Uma experiência comum, com certeza, mas muitas e diversas são as maneiras pelas quais uma pessoa poderia reagir. Um homem embarca em uma cruzada quixotesca para salvar o mundo. Um segundo dá o mundo por perdido e retira-se para dentro, sejam quais forem as muralhas protetoras que consegue erguer à volta de si e de seus entes queridos. Um terceiro toma uma atitude "pragmática", aceitando o mundo como é, e fazendo o melhor que pode sob as circunstâncias. Um quarto reconhece sua incapacidade de lidar com a situação e procura um poder mais alto para orientação e ajuda.

As Quatro Facções

Nossos antepassados vivenciaram este rude despertar no sétimo dia após sua libertação do Egito.
Dez pragas devastadoras haviam aniquilado os egípcios, e forçaram-os a liberar o povo judeu. Após dois séculos de exílio e escravidão, os filhos de Israel foram levados em direção ao Monte Sinai e a seu pacto com D’us. De fato, este foi o objetivo declarado do Êxodo; como disse D’us a Moshê: "Quando tirares esta nação do Egito, servirão a D’us nesta montanha."
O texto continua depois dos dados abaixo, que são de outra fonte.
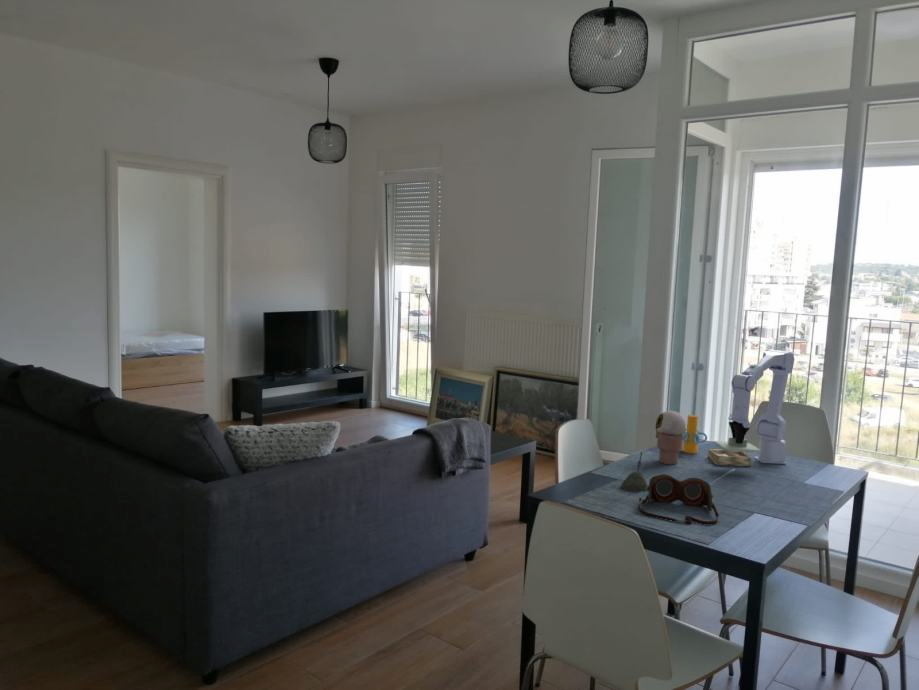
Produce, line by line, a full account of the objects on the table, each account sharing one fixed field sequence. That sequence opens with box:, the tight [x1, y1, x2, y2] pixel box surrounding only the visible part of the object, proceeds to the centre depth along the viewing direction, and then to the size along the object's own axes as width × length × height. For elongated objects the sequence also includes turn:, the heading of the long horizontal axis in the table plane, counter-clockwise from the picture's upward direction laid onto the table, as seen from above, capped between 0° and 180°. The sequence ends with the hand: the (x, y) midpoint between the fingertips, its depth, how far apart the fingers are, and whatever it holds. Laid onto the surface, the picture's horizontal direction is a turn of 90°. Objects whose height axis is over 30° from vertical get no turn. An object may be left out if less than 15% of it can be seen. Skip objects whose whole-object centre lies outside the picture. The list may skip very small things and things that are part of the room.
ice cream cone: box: [655, 410, 687, 465], centre depth 272 cm, size 11×11×20 cm
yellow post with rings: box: [681, 414, 708, 454], centre depth 289 cm, size 12×10×15 cm
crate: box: [707, 448, 752, 467], centre depth 277 cm, size 13×10×4 cm
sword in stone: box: [619, 451, 649, 493], centre depth 239 cm, size 10×8×12 cm
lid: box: [714, 437, 761, 454], centre depth 265 cm, size 13×10×4 cm
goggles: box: [637, 473, 719, 526], centre depth 218 cm, size 24×24×10 cm
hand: (737, 442), depth 265 cm, fingers closed on lid, 2 cm apart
Mas de repente o mar estava diante deles, e os exércitos do faraó estavam fechando o cerco atrás deles. O Egito estava vivo e bem; o mar, também, parecia alheio ao destino da nação recém-nascida.

Como eles reagiram?

O Midrash nos diz que o povo judeu foi dividido em quatro acampamentos. Havia aqueles que diziam: "Joguemo-nos ao mar." Um segundo grupo clamava: "Voltemos ao Egito." Uma terceira facção argumentava: "Façamos guerra contra os egípcios." Finalmente, um quarto acampamento advogava: "Rezemos a D’us." Moshê, porém, rejeitou todas as quatro opções, dizendo ao povo: "Não temam, permaneçam onde estão e vejam a salvação que o Eterno lhes fará hoje; porque os egípcios que vêem hoje não os verão nunca mais. O Eterno lutará por vocês, e vocês se calarão."
"Não temam, permaneçam onde estão e vejam a salvação que o Eterno lhes fará hoje " – explica o Midrash – é a reação de Moshê àqueles que tinham desanimado de poder superar a ameaça egípcia, e desejavam jogar-se ao mar.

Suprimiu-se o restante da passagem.